Text throughout printed in Hungarian in a two-column format.

Binding with some minor to light staining and rippling at the bottom of the front cover. Front cover lightly bowed. Interior with age toning, and some light closed tears to pages, mostly in the margins. Fist text page has been reinforced along the gutter with scotch tape. Pages throughout this volume including both the unpaginated bulletin section as well as the paginated final section have received a continuous pagination throughout in red pen in the upper corners, from a previous owner. Pages throughout slightly brittle to one degree or another. Book block tight overall. Binding in very good-, interior in good+ to very good- condition overall. Extremely scarce.


Maroon textured buckram slipcase. 3/4 decorative cloth over period decorative paper covered boards, with a printed white paper label pasted on the spine. An additional volume containing a series of 11 period b/w photographs showing illustrated depictions of primary figures involved in the case, created by Hungarian painter and illustrator Ábrányi Lajos (1849-1901), who served as an official sketch artist for the trial. People depicted include the mother and sister of Eszter Solymosi, defendant József Scharf, Móric Scharf and defense attorney Karoly Eotvos, as well as other court officials and lawyers. All of these prints are shots of sections of pages from the book "Der Process von Tisza-Eszlar" (Vienna, Hartleben, 1883) a German-language account of the proceedings of the trial. Each is mounted on a heavy-stock cardboard plate. These are bound with an incomplete collection of 22 of 29 issues of Tisza-Eszlár (The Daily Trial Reports). Some of these issues have been trimmed at the bottom margin, resulting in occasional loss of text.
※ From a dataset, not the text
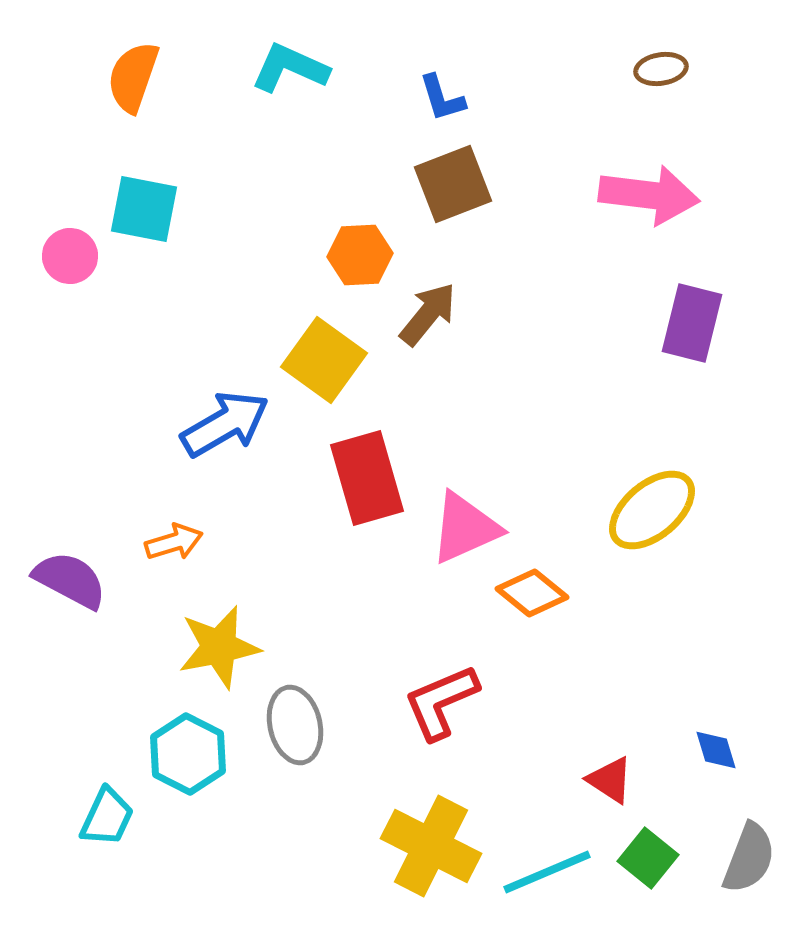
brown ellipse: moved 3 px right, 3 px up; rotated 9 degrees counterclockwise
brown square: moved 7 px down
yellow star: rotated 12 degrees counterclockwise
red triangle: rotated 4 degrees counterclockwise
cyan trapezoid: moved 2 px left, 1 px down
There are a number of more recent Hungarian press clippings about the trial laid in at the front of the volume. Binding with some rubbing to extremities, as well as some scratches and abrasions to the covers. Pages of the newspaper issues are age toned with occasional closed tears, creasing and/or staining. Photographic plates are mostly clean and in very good condition. Binding in good+, interior in good- to very good condition overall. g+ to vg-. Item #47646

* An extremely scarce publication with only one listing on OCLC.